Five nails I pounded that weren’t nails at all..

I pounded them, but they didn’t go in at all. Or they went in all skew and crooked. The problem, of course, must be those nails, right? For all the other nails that did go in perfectly, are testifying my pounding is excellent. Let’s examine them together, one by one.

Five nails:

  1. That one employee I manage
  2. That one dish I cooked
  3. That one wife I married
  4. That one strategic problem I fought
  5. That one heart I have

I pounded:

  1. It takes three years to become a great project manager, I told that one employee I manage when I hired her. That’s what I’ve told all the project managers I’ve trained in my years. And I was always right. But we are 2,5 years in, and I pounded all I could, but she still messes up budgets and deadlines and so on. It must be her, for all the other nails are testifying it’s not me.
  2. I’m a star at cooking spaghetti. But this one dish I cooked didn’t look like spaghetti and it sure as hell didn’t taste like spaghetti. I feel embarrassed, what will my wife think of it? It can’t be my fault though. Just ask all the spaghetti’s I cooked that were awesome.
  3. About that wife of mine: she does not see what I do for her. I try to excel in life so we can grow and do the stuff we love. But lately, she has been nagging that I spend too much time at work, and when I’m at home, she feels like my head is not with her, but with my work. It must be her that changed, for my ambition was one of the things she loved about me when we got together.
  4. Well, she doesn’t know about that one strategic problem I’m pounding. I’ve tried all the tools and frameworks available at my company, but the nail won’t go in. It can’t be me. And it can’t be the tools. Because for years me and my tools have tackled every problem in our way.
  5. When I started this job, that one heart I have, was an engine that spewed out mountains of power and motivation. It was my sledgehammer, pounding me through every wall in my way. But nowadays, especially in the mornings, it struggles to pound me out of bed. I tried the things that motivated me back then, but it’s not working. It seems like I lost my mojo.

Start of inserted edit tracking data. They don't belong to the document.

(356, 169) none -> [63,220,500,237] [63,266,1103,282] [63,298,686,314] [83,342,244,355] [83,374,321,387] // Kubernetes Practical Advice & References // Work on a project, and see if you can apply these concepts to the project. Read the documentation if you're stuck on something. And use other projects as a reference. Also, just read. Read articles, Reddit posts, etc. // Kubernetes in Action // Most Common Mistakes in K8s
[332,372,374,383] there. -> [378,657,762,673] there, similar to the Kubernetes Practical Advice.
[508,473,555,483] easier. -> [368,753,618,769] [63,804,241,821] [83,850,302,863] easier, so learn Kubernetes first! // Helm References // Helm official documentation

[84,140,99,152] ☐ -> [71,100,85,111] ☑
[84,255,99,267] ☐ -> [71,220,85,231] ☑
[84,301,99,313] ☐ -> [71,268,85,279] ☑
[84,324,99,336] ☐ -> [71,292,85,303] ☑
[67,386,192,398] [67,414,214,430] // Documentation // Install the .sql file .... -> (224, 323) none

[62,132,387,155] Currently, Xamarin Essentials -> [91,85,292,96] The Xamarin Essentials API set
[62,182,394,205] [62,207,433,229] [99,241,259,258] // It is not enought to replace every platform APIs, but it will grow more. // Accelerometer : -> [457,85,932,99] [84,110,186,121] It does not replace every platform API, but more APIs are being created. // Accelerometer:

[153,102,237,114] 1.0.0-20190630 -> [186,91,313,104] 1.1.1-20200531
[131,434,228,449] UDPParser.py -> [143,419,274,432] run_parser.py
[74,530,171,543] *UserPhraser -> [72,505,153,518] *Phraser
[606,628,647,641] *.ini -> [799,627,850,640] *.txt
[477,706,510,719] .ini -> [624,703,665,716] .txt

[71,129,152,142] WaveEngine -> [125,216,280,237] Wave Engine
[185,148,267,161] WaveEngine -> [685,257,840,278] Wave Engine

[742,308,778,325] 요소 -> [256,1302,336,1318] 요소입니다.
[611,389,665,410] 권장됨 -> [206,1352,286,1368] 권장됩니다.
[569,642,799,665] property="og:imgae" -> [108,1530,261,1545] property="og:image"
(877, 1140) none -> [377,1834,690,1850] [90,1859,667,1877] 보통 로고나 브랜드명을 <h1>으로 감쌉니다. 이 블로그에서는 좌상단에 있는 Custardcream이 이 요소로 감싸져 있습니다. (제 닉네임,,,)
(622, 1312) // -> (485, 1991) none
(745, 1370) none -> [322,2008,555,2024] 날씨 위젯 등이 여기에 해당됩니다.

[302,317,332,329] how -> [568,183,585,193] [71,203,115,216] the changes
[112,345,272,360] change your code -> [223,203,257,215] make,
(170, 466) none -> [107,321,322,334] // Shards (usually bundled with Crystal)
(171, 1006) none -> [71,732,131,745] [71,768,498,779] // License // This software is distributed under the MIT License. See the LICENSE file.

That weren’t nails at all:

  1. I had an assessment interview with that one employee I manage. I said she was failing miserably as a nail. She needed to improve on nearly all the topics I assessed. She said: I have developed a new way for the IT-department to cooperate with operations. I said: tell me. She told me. I said… please excuse my pounding. You might never be a great project manager, but you will be a brilliant change manager. She smiled like I had never seen her smile before.
  2. That one dish I cooked was not spaghetti. The shops were closed and we did not have the ingredients needed. So I used what we did have and tried to make spaghetti. It was the worst spaghetti ever. But my wife loved it, she named it myghetti.
  3. About that wife. I decided to make her my priority. And the funny thing is, the more I do, the more she feels like she’s not competing with my work, and now she is actually curious about work and is championing me on!
  4. She suggested to drop the tools and frameworks and look at that one strategic problem I fought without preconceived ideas. I spent a lot of time really getting to the root of it, and have developed a new framework that has not only solved this problem, but is starting to bring in some promising results in other parts of the company.
  5. I’ve been trying to pound that one heart of mine in the direction of the people I admired most when I joined this company. But the world is changing. Now it’s time to step out, take what I’ve learned from them, and do something groundbreaking only I can do.